**Text passage:**
BEGIN

My total house value/equity now represents 31% of my "total assets" (including the house value of $800K). We plan to re-invest about $350 of that equity in a smaller place at some point in either 2 or 10 years - depending on schools, preference, etc. At that point, $450 K (in today's dollars) would be freed up for paper assets.

My point in explaining this is, should I take that $450K asset "equivalent" today and treat it as a "bond" portion of my asset allocation? The whole $800K? None?

I hope I've explained well enough...

Thoughts and opinions appreciated....
 
Include all home equity as part of your asset allocation.

But when estimating expenses, make sure to include a large cost item for Housing.

- M
 
ijuba said:
My point in explaining this is, should I take that $450K asset "equivalent" today and treat it as a "bond" portion of my asset allocation? The whole $800K? None?

If you're looking for a rationale to allocate more to stocks, just allocate more to stocks. Unless your home equity is paying you a fixed income and the volatility exactly correlates with bonds, I wouldn't pretend it's your bond allocation.
 
I'm not sure I completely understand, but let me see if I got this right.

At some point in the future you expect to downsize your house, selling an $800K property and buying a $350K property. Your question is whether the $450K difference is a "bond equivalent" for asset allocation purposes?

As always, there is more than one way to skin a cat - but here is my thought. I wouldn't include the expected housing price differential in my asset allocation. Home equity is not a bond; it doesn't produce an income stream, it is illiquid, and the decision to monetize it usually has significant lifestyle repercussions that don't exist with financial assets.

Besides, you may find that you can't get $800K for your property when you decide to sell it, or the place you find to move into costs more than $350K, or both. Then again, you may change your mind and decide not to move at all. Meanwhile I'd leave my asset allocation alone. If in a couple of years I find I'm long an extra $450k of cash, I'd have no trouble putting that to work in my targeted asset allocation - I see no benefit in front-running it.
 
Didnt we just have a whole thread on this a few days ago?

Absolutely the home is part of your "bond" holdings, at least thats the way I look at it. People hold bonds to provide stability and income in their portfolio. Living in a paid off house removes much of the need for stability and income in your portfolio.

You can always sell and downsize or sell and rent, so its a fairly liquid asset as well.

The whole 800k acts exactly like a "bond" with regards to your investing decisions, IMO.

But heres the twist...you could consider investing more of your non-home assets in stocks to reap the higher potential returns, because you dont care as much about volatility as you dont have a house payment to make.

END

**Tasks to perform:**
1: From the forum thread on home equity and asset allocation, repeat the passage starting at "If you're looking" and ending at "with financial assets.".
2: In the forum thread on home equity and asset allocation, what percentage of the original poster's total assets does the house value/equity represent?

**Material:**
BEGIN

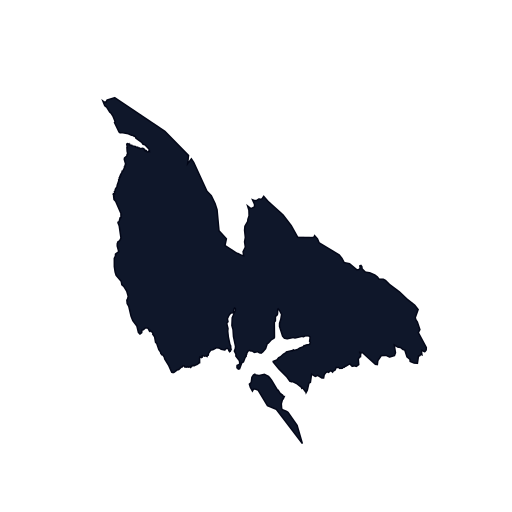 Balestrand nor, Sogn og Fjordane, Norway, rotated 73°
{"feature_id": "86288312B39702039742049", "entity_name": "Balestrand nor", "entity_type": "district", "adm_level": 2, "iso_a3": "NOR", "parent_name": "Norway", "parent_adm1": "Sogn og Fjordane", "projection": "robinson", "projection_center": [6.463, 61.269], "detail": "fine", "context": "isolated", "style": "filled", "palette": "ink", "viewbox_px": 512, "rotation_deg": 73, "n_neighbors": 0, "source": "geoboundaries", "source_scale": "gbopen_adm2", "svg_char_len": 6142}
<svg xmlns="http://www.w3.org/2000/svg" viewBox="0 0 512 512"><g transform="rotate(73 256 256)"><path d="M354.6,116.6L349.4,118.6L341.2,124.3L332.3,129.3L322.3,136.6L317.2,139.3L315.4,141.1L314.2,145.1L311.6,146.0L308.9,147.9L305.3,152.1L303.4,156.1L299.3,158.3L297.1,157.9L295.7,158.4L295.8,159.6L297.9,159.9L298.7,160.7L299.0,161.7L298.8,163.5L290.7,168.8L288.1,173.6L283.4,174.5L279.3,176.1L261.8,191.8L257.6,192.2L253.7,194.0L254.9,195.0L254.9,196.5L250.4,210.6L237.3,213.4L224.7,218.1L207.3,228.5L201.2,231.2L203.0,233.4L203.3,234.6L202.3,236.5L203.1,239.3L202.6,241.1L201.2,242.9L206.0,242.3L208.5,243.0L209.2,246.2L208.8,247.3L205.7,249.4L210.2,249.4L215.6,250.9L218.5,253.0L220.5,253.8L224.3,257.9L228.0,259.4L235.2,260.8L239.1,262.8L244.4,263.6L248.1,267.1L252.2,267.7L250.8,270.0L248.3,272.5L247.8,273.5L236.9,282.6L230.9,279.3L221.0,284.0L200.3,279.7L193.9,279.8L185.3,281.1L179.6,284.0L148.3,288.2L144.2,289.4L147.9,294.5L140.1,291.1L110.1,306.7L63.3,344.8L63.3,352.8L65.3,354.8L64.6,355.3L64.6,356.0L63.1,357.1L67.9,356.7L69.1,356.1L69.2,355.5L75.6,353.8L77.0,352.9L80.5,351.9L86.3,351.4L87.0,352.3L97.4,350.7L98.4,350.0L99.1,347.5L101.7,342.5L104.0,339.9L105.2,337.7L105.9,337.6L106.0,337.0L106.9,336.4L108.2,336.4L114.0,332.0L116.1,331.4L117.3,329.6L122.4,327.1L123.8,327.0L124.5,327.2L123.9,327.5L124.9,328.2L124.8,329.5L123.4,330.0L123.4,330.7L122.7,330.7L122.8,331.4L120.6,331.9L119.8,333.0L119.6,335.5L118.7,335.7L118.1,337.3L117.4,337.3L116.8,339.2L116.1,339.2L114.5,342.4L113.8,342.4L113.2,344.2L112.4,344.2L112.8,344.6L111.4,345.3L110.9,346.0L111.2,346.9L114.5,347.3L114.5,347.7L118.1,348.6L121.0,348.8L121.1,349.6L122.0,349.8L122.8,350.7L123.8,353.1L125.0,353.7L130.4,353.8L130.8,354.7L132.3,355.2L132.3,355.8L133.2,356.0L135.9,358.6L135.8,359.3L136.7,359.5L138.6,361.7L139.6,361.9L139.4,362.3L140.2,363.0L141.1,363.2L141.1,363.8L142.0,364.0L143.0,365.1L143.7,365.1L147.9,368.2L148.6,368.1L151.0,371.0L152.6,371.6L152.9,372.5L155.2,372.9L154.8,374.0L155.5,374.0L155.5,374.5L157.7,374.4L157.7,374.8L160.2,375.2L160.2,374.8L161.0,375.0L162.7,374.2L176.6,372.6L176.7,373.0L179.6,373.8L179.7,374.7L180.4,374.7L180.4,375.2L183.2,376.9L183.3,378.0L183.9,378.3L187.1,378.0L199.4,379.9L201.6,382.0L202.0,383.8L203.7,385.1L205.9,385.8L211.7,386.0L213.0,389.6L213.7,389.6L213.6,390.0L214.9,390.4L216.8,392.2L224.7,394.6L230.1,395.4L233.6,395.4L240.8,392.3L244.3,392.7L246.5,391.3L251.9,389.9L257.3,390.0L259.8,391.6L260.4,392.4L263.8,393.1L267.0,392.4L277.1,393.1L281.8,392.7L288.2,390.4L294.7,390.8L296.7,389.8L295.9,387.7L293.5,386.8L293.6,385.3L292.4,382.7L293.4,380.4L296.8,379.8L296.4,378.9L297.5,378.5L297.7,377.9L300.1,377.0L300.6,377.6L303.7,376.6L309.2,377.3L310.6,376.5L317.1,376.3L319.8,375.4L321.3,375.5L323.1,374.8L323.4,374.0L325.8,373.3L327.8,373.4L335.1,371.5L342.5,370.6L343.3,369.4L343.3,368.4L341.8,364.3L342.1,363.2L340.5,360.1L340.5,358.9L339.6,358.0L339.9,357.0L341.3,356.6L342.1,354.5L341.7,354.0L342.6,352.9L342.3,352.2L343.4,351.2L342.5,350.6L343.0,350.0L342.1,349.0L342.6,348.2L342.3,347.8L342.9,347.1L342.4,344.8L342.6,344.5L341.8,342.0L341.3,341.7L341.5,341.1L337.1,339.8L336.2,339.1L337.2,338.0L337.0,337.0L335.6,336.6L335.7,336.0L336.8,334.4L336.8,333.2L337.8,332.2L336.8,331.5L336.9,330.7L335.0,329.7L332.8,326.8L333.0,324.5L332.2,320.6L333.4,317.9L335.0,316.6L336.8,313.3L335.9,312.3L336.0,310.4L337.5,309.3L338.5,309.7L339.4,309.3L338.8,309.0L339.5,308.4L337.9,307.0L337.6,307.3L334.6,306.5L332.9,306.8L325.2,306.1L319.6,305.0L317.2,304.0L312.2,303.7L311.1,303.0L310.7,302.0L307.6,301.7L304.9,299.3L303.2,296.8L303.6,294.7L303.3,294.1L300.7,293.0L299.5,291.8L300.2,291.1L301.9,291.5L308.1,296.8L315.5,299.4L319.7,299.5L326.4,301.1L336.4,302.0L338.4,302.8L340.6,304.5L343.9,303.9L345.9,304.5L351.2,302.5L353.9,302.9L354.8,303.7L355.1,306.1L356.9,306.8L357.8,306.7L358.2,305.6L359.0,305.9L359.1,304.7L354.0,300.8L353.6,299.0L349.8,296.0L348.9,294.6L347.4,294.3L347.2,293.6L346.1,293.1L344.5,291.3L344.4,289.7L345.5,288.5L345.4,287.6L347.7,285.8L348.0,282.4L349.6,281.0L350.4,279.4L349.6,277.4L347.4,273.9L343.0,270.8L342.9,269.7L340.6,265.9L339.8,262.7L339.1,262.1L324.6,257.8L323.7,256.4L319.6,255.1L318.5,252.9L317.6,252.3L313.3,250.8L313.0,250.2L314.9,249.4L319.3,248.6L323.8,250.8L327.1,253.1L330.2,254.1L340.4,254.0L342.9,252.9L344.3,250.4L344.8,244.4L345.8,242.7L346.3,235.5L347.1,234.3L346.8,232.2L347.7,229.0L349.5,227.9L353.2,229.7L354.7,229.3L356.3,230.7L355.7,234.2L356.3,234.7L355.7,236.2L356.6,237.4L356.8,241.2L357.5,243.3L357.5,246.8L356.6,247.8L357.4,248.7L357.0,249.4L356.6,255.0L357.2,255.6L357.9,258.5L359.5,261.8L359.9,264.1L361.5,266.4L361.8,270.4L362.5,270.5L370.8,267.1L380.6,261.9L385.7,260.2L386.8,258.5L386.7,257.8L390.1,254.2L395.1,250.8L395.9,250.9L395.8,250.2L396.9,249.5L400.1,248.4L400.0,247.9L401.2,248.0L399.4,246.2L393.1,242.6L392.7,240.9L385.2,237.4L388.5,234.5L388.2,231.9L391.9,228.7L392.4,227.0L389.5,225.5L388.0,223.4L387.5,221.8L388.5,220.7L387.4,218.0L389.4,216.7L388.8,216.2L388.1,213.6L385.9,211.8L386.5,210.7L386.6,209.6L387.9,208.9L388.6,206.3L387.8,204.9L388.2,204.2L387.5,203.0L387.7,202.5L386.5,197.9L389.6,196.3L389.9,193.9L390.9,192.3L389.9,189.5L384.5,188.3L383.0,186.6L382.9,185.5L380.4,184.6L377.6,185.2L379.6,183.9L379.2,182.6L394.5,173.5L395.3,171.7L391.7,170.1L387.9,165.3L389.2,160.5L391.7,157.8L391.7,152.7L389.3,150.9L381.5,149.8L384.6,147.0L385.8,144.5L388.4,142.8L389.4,141.2L396.6,141.1L399.8,139.0L401.9,139.4L404.6,136.1L405.8,133.0L399.0,129.8L399.3,128.7L398.2,127.1L399.0,126.2L396.3,125.8L394.7,124.9L396.8,122.9L396.8,122.4L395.6,120.7L393.3,119.9L376.7,123.2L374.3,120.8L366.3,121.0L364.0,121.7L361.6,121.8L354.6,116.6ZM376.6,299.8L379.9,299.8L384.1,298.9L382.6,297.3L382.9,295.8L384.9,293.2L402.5,288.8L408.6,281.4L448.9,266.5L430.0,266.2L414.9,271.1L413.5,272.2L410.8,275.5L409.6,276.1L404.7,275.0L400.6,272.4L400.7,271.8L398.7,270.1L398.5,270.8L396.7,271.3L396.8,271.7L395.0,272.5L395.0,272.9L390.8,274.1L390.8,274.6L379.4,277.4L375.9,278.7L375.9,279.2L374.8,279.2L371.6,282.6L371.2,288.0L369.4,291.6L368.7,291.7L369.0,293.2L370.8,295.4L375.6,297.6L376.6,299.8Z" fill="#0f172a" stroke="#020617" stroke-width="1.5"/></g></svg>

END

**Expected results:**
1:
If you're looking for a rationale to allocate more to stocks, just allocate more to stocks. Unless your home equity is paying you a fixed income and the volatility exactly correlates with bonds, I wouldn't pretend it's your bond allocation.
 
I'm not sure I completely understand, but let me see if I got this right.

At some point in the future you expect to downsize your house, selling an $800K property and buying a $350K property. Your question is whether the $450K difference is a "bond equivalent" for asset allocation purposes?

As always, there is more than one way to skin a cat - but here is my thought. I wouldn't include the expected housing price differential in my asset allocation. Home equity is not a bond; it doesn't produce an income stream, it is illiquid, and the decision to monetize it usually has significant lifestyle repercussions that don't exist with financial assets.

2: 31%